__What the exercise asks__
An exact copy of all the data below is needed.

__Exercise data__

——

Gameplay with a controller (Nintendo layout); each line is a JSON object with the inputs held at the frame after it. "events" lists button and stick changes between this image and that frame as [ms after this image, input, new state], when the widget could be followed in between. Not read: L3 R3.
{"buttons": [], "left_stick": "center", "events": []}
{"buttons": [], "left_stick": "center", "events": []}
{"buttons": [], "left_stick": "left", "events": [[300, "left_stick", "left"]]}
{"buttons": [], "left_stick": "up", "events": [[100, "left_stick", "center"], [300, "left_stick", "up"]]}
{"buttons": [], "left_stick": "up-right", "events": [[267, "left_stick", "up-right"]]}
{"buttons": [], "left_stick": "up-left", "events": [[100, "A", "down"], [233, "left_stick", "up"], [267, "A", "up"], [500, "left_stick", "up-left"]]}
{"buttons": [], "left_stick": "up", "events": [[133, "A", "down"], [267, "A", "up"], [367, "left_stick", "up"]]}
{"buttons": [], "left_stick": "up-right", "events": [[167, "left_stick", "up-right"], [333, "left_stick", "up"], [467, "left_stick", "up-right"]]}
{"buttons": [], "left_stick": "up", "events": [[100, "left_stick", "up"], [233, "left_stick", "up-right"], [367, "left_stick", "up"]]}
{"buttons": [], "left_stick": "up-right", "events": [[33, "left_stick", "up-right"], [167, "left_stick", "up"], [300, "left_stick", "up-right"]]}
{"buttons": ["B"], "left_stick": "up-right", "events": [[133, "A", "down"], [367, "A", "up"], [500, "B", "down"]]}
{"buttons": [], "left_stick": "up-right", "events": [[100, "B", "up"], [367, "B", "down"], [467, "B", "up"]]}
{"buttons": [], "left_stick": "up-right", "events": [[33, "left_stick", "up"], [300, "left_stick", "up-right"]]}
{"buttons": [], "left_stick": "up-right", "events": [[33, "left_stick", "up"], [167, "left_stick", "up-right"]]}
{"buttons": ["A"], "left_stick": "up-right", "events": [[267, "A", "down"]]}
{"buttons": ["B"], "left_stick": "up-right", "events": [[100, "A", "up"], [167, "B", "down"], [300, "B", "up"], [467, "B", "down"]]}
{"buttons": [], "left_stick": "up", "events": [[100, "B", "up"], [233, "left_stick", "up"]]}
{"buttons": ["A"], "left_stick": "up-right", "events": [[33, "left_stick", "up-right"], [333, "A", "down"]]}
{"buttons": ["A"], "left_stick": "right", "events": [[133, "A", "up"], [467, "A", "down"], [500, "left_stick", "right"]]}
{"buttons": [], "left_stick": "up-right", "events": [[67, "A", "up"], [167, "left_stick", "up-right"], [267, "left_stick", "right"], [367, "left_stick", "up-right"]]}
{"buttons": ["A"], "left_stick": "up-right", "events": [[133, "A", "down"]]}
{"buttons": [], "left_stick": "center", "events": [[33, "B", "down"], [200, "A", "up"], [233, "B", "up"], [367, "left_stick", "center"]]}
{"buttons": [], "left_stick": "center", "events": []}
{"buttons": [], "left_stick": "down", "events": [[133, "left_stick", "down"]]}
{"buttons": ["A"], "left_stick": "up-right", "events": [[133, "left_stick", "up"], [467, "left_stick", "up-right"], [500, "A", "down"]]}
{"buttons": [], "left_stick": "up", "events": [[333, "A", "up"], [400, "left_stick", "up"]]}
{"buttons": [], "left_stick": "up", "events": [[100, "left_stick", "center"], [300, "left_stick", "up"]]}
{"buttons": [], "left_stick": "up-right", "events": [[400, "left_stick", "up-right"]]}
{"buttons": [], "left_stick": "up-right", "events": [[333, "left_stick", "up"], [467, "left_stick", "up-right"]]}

——

__Solution to the problem__
Gameplay with a controller (Nintendo layout); each line is a JSON object with the inputs held at the frame after it. "events" lists button and stick changes between this image and that frame as [ms after this image, input, new state], when the widget could be followed in between. Not read: L3 R3.
{"buttons": [], "left_stick": "center", "events": []}
{"buttons": [], "left_stick": "center", "events": []}
{"buttons": [], "left_stick": "left", "events": [[300, "left_stick", "left"]]}
{"buttons": [], "left_stick": "up", "events": [[100, "left_stick", "center"], [300, "left_stick", "up"]]}
{"buttons": [], "left_stick": "up-right", "events": [[267, "left_stick", "up-right"]]}
{"buttons": [], "left_stick": "up-left", "events": [[100, "A", "down"], [233, "left_stick", "up"], [267, "A", "up"], [500, "left_stick", "up-left"]]}
{"buttons": [], "left_stick": "up", "events": [[133, "A", "down"], [267, "A", "up"], [367, "left_stick", "up"]]}
{"buttons": [], "left_stick": "up-right", "events": [[167, "left_stick", "up-right"], [333, "left_stick", "up"], [467, "left_stick", "up-right"]]}
{"buttons": [], "left_stick": "up", "events": [[100, "left_stick", "up"], [233, "left_stick", "up-right"], [367, "left_stick", "up"]]}
{"buttons": [], "left_stick": "up-right", "events": [[33, "left_stick", "up-right"], [167, "left_stick", "up"], [300, "left_stick", "up-right"]]}
{"buttons": ["B"], "left_stick": "up-right", "events": [[133, "A", "down"], [367, "A", "up"], [500, "B", "down"]]}
{"buttons": [], "left_stick": "up-right", "events": [[100, "B", "up"], [367, "B", "down"], [467, "B", "up"]]}
{"buttons": [], "left_stick": "up-right", "events": [[33, "left_stick", "up"], [300, "left_stick", "up-right"]]}
{"buttons": [], "left_stick": "up-right", "events": [[33, "left_stick", "up"], [167, "left_stick", "up-right"]]}
{"buttons": ["A"], "left_stick": "up-right", "events": [[267, "A", "down"]]}
{"buttons": ["B"], "left_stick": "up-right", "events": [[100, "A", "up"], [167, "B", "down"], [300, "B", "up"], [467, "B", "down"]]}
{"buttons": [], "left_stick": "up", "events": [[100, "B", "up"], [233, "left_stick", "up"]]}
{"buttons": ["A"], "left_stick": "up-right", "events": [[33, "left_stick", "up-right"], [333, "A", "down"]]}
{"buttons": ["A"], "left_stick": "right", "events": [[133, "A", "up"], [467, "A", "down"], [500, "left_stick", "right"]]}
{"buttons": [], "left_stick": "up-right", "events": [[67, "A", "up"], [167, "left_stick", "up-right"], [267, "left_stick", "right"], [367, "left_stick", "up-right"]]}
{"buttons": ["A"], "left_stick": "up-right", "events": [[133, "A", "down"]]}
{"buttons": [], "left_stick": "center", "events": [[33, "B", "down"], [200, "A", "up"], [233, "B", "up"], [367, "left_stick", "center"]]}
{"buttons": [], "left_stick": "center", "events": []}
{"buttons": [], "left_stick": "down", "events": [[133, "left_stick", "down"]]}
{"buttons": ["A"], "left_stick": "up-right", "events": [[133, "left_stick", "up"], [467, "left_stick", "up-right"], [500, "A", "down"]]}
{"buttons": [], "left_stick": "up", "events": [[333, "A", "up"], [400, "left_stick", "up"]]}
{"buttons": [], "left_stick": "up", "events": [[100, "left_stick", "center"], [300, "left_stick", "up"]]}
{"buttons": [], "left_stick": "up-right", "events": [[400, "left_stick", "up-right"]]}
{"buttons": [], "left_stick": "up-right", "events": [[333, "left_stick", "up"], [467, "left_stick", "up-right"]]}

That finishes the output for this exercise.